「新テニ」理想のペア、Exciting situation
第6章 (最終話)エピローグ
「オレも行くか。ブン太、また後でな」
ジャッカルは片手をあげ、切原と白石のあとを追って行きました。
「おう」
丸井も片手をあげ、ジャッカルの背中姿が見えなくなるまで見送ったあと、筋トレの続きを行います。
筋トレをひと通り終えたあと、丸井はラケットを持って移動しました。すると、木手と行き会います。
「あ」
「おや」
「お前もこっち?」
と、丸井が聞いたとき、木手は返事をせず、素振りを始めていました。丸井も木手と離れたところで素振りを始めます。

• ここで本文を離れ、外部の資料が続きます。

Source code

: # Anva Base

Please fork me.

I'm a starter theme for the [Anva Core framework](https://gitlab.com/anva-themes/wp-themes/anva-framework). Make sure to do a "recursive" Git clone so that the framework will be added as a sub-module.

丸井と木手の次のサーキットトレーニングは素振り左右三百回でした。それを終えるまで、二人の会話はありませんでした。
ようやく素振り左右三百回を終え、辺りは薄暗くなっていました。柘植コーチが「今日はここまでだ」と言った怒鳴り声が気にならなくなるくらい、丸井と木手は立ったまま息があがっていたのでした。
「今日もサーキットトレーニングだけで一日が終わっちまったな」
木手が水道場に行ったところが見えたか、丸井も行って蛇口ハンドルの上に手を置き、木手に話し掛けました。
「明日も朝が早そうですよぉ」
と、木手は水を飲んでから言葉を返します。